Angus & Bon has opened on Greville Street in Melbourne’s Prahran.
Declan Carroll (ex Rockpool, Press Club and Bistro Guillaume) and Liam Ganley (Lemon Middle, Orange, Fifth Province and Freddie Wimpoles) are behind the venue.
“The Angus & Bon menu has been inspired by working at Rockpool and cooking over a wood grill for years,” says executive chef Carroll. “I want people to enjoy the food, feel fulfilled and be inspired.”
The venue is split into two — a bar and restaurant — with each boasting a dedicated menu.
Entrees include a ham plate with jamon serrano, prosciutto and sopressa along with pork croquettes and confit lamb ribs.

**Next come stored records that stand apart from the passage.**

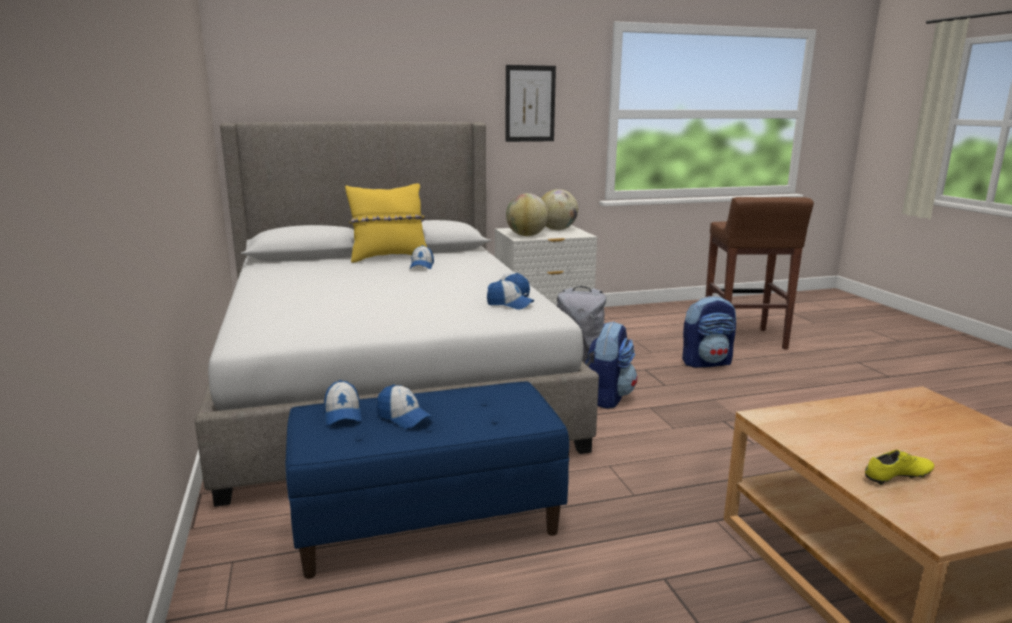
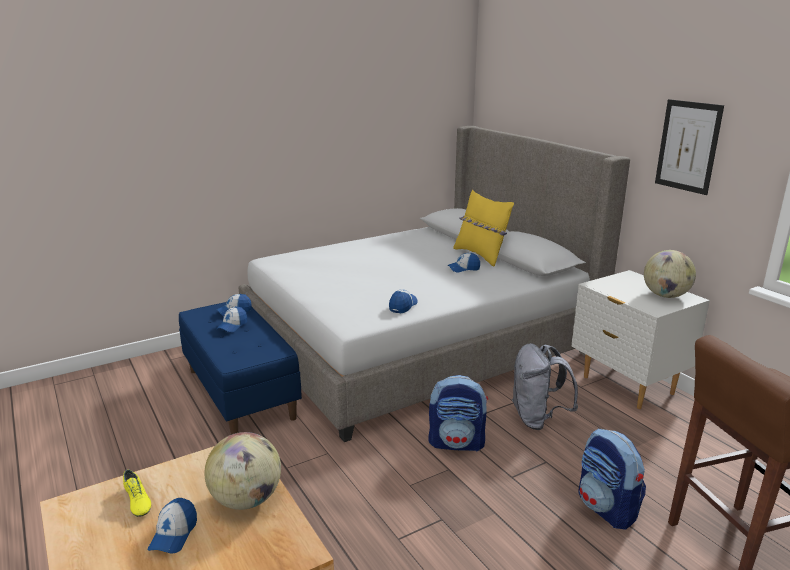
camera: 75 degrees right, 5 degrees up
cap [487,280,534,310] -> cap moved to [147,498,197,553]
globe [506,193,549,236] -> globe moved to [205,432,281,510]

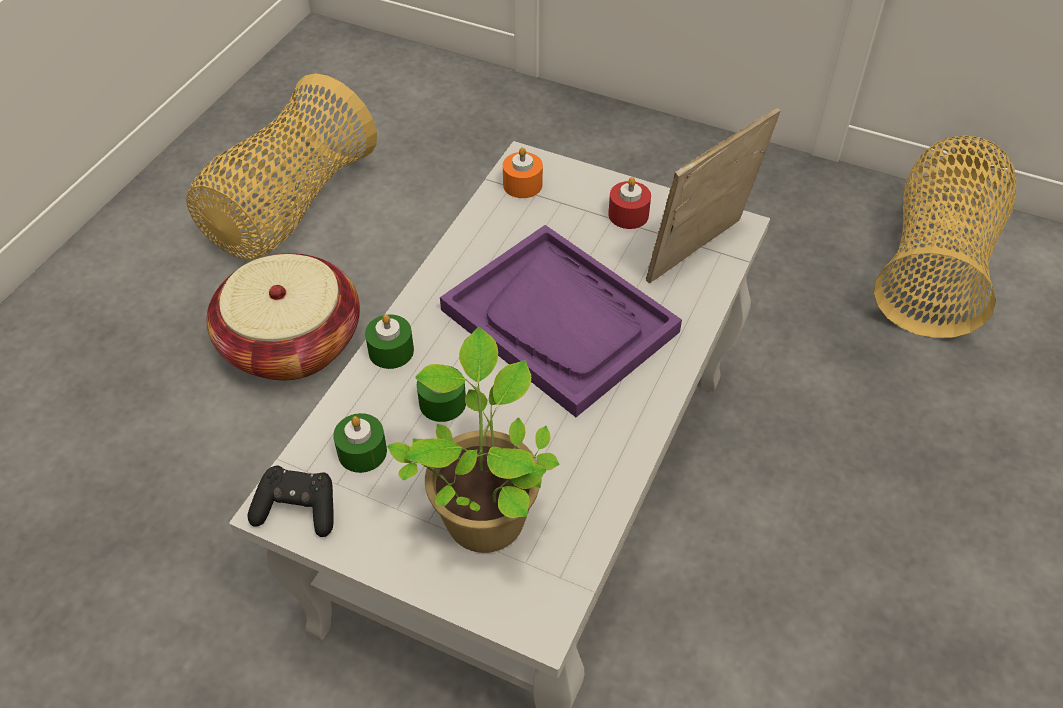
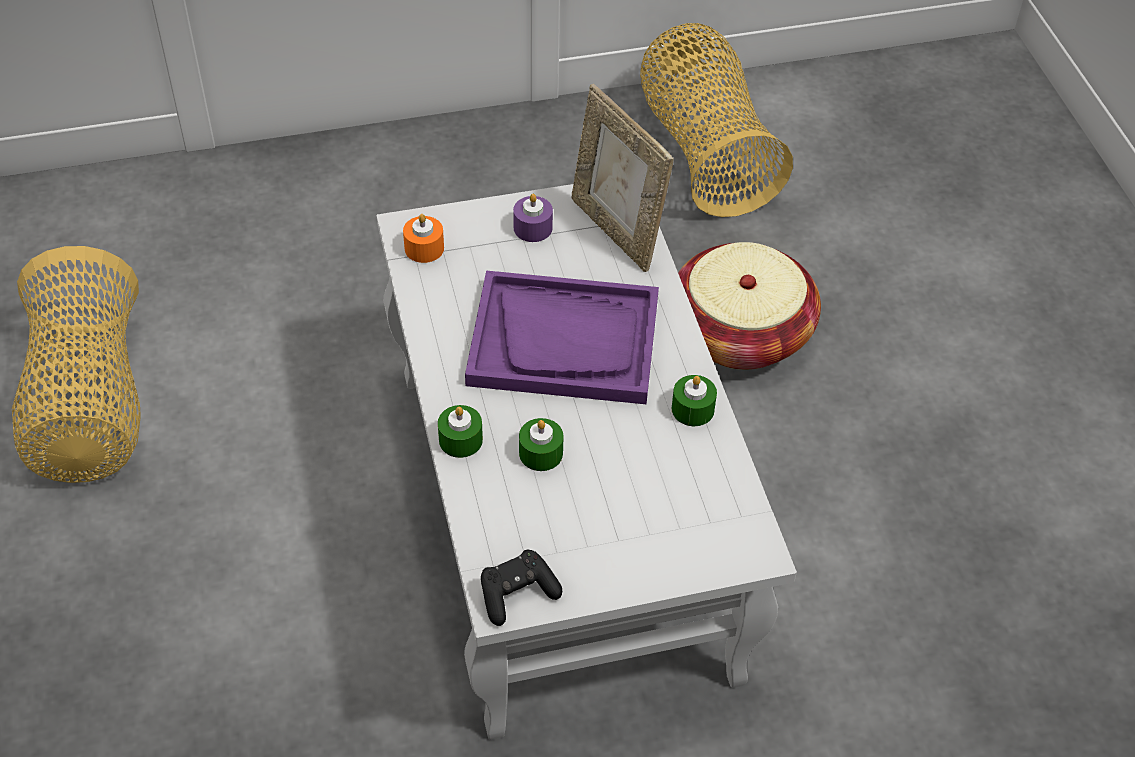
camera: 40 degrees left, 0 degrees up
basket [206,253,360,381] -> basket moved to [678,242,821,370]
green candle [333,413,387,473] -> green candle moved to [672,375,717,426]
potted plant [387,327,559,553] -> none
red candle [608,177,651,229] -> purple candle [513,194,553,242]
picture frame [646,108,781,283] -> picture frame turned 45 degrees counterclockwise [572,84,674,272]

For mains, there is a focus on aged beef. Diners are able to select their preferred cut from rib eye on the bone (aged 30 days) to scotch fillet (30 days) and grass fed. Locally butchered dry-aged grass-fed 36-month-old prime cuts are also available.
A range of sauces are on offer, from café de Paris and garlic to pepper. Sides include mac and cheese, onion rings and cabbage coleslaw.
The wine list offers local pinot noirs and a future collaboration with former Rockpool sommelier and owner of Smalls wine bar, Wiremu Andrews.